§ Data records
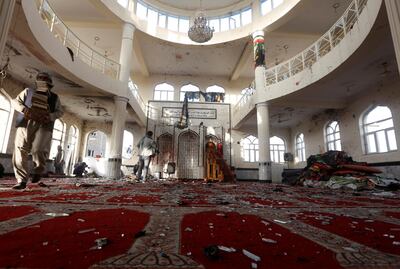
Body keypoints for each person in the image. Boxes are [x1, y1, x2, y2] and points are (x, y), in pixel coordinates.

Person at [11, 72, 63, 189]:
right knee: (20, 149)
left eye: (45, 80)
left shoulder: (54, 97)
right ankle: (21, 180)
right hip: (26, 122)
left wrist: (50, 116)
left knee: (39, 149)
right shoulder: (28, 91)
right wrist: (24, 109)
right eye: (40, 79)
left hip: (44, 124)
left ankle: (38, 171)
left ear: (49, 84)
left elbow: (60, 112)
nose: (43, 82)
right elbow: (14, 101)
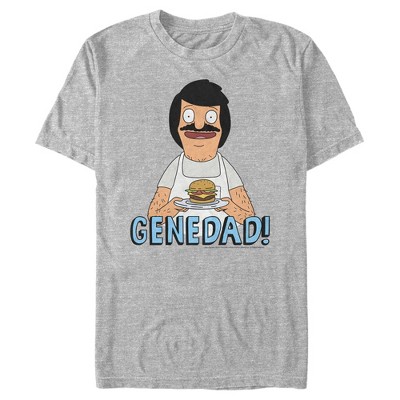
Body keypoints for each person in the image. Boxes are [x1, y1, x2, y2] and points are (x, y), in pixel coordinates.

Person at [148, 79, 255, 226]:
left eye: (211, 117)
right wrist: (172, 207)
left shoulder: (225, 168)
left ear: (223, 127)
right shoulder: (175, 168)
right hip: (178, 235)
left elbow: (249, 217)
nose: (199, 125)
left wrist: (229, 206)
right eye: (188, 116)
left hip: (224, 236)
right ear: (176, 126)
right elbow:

§ Task requirements
Print the records word for word and exclude any picture they hold.

§ Response area
Body keypoints for each person in the image. Boxes are [x1, y1, x2, y2] and points are (x, y), in pixel coordinates.

Person at [11, 72, 63, 189]:
right knee: (20, 149)
left eye: (45, 80)
left shoulder: (54, 97)
right ankle: (21, 180)
right hip: (26, 122)
left wrist: (50, 116)
left knee: (39, 149)
right shoulder: (28, 91)
right wrist: (24, 109)
right eye: (40, 79)
left hip: (44, 124)
left ankle: (38, 171)
left ear: (49, 84)
left elbow: (60, 112)
nose: (43, 82)
right elbow: (14, 101)
Body keypoints for each person in the image. Boxes are [x1, y1, x2, y2] and points are (x, y), in pixel coordinates.

Person at [148, 79, 255, 226]:
left eye: (211, 117)
right wrist: (172, 207)
left shoulder: (225, 168)
left ear: (223, 127)
right shoulder: (175, 168)
right hip: (178, 235)
left elbow: (249, 217)
nose: (199, 125)
left wrist: (229, 206)
right eye: (188, 116)
left hip: (224, 236)
right ear: (176, 126)
right elbow:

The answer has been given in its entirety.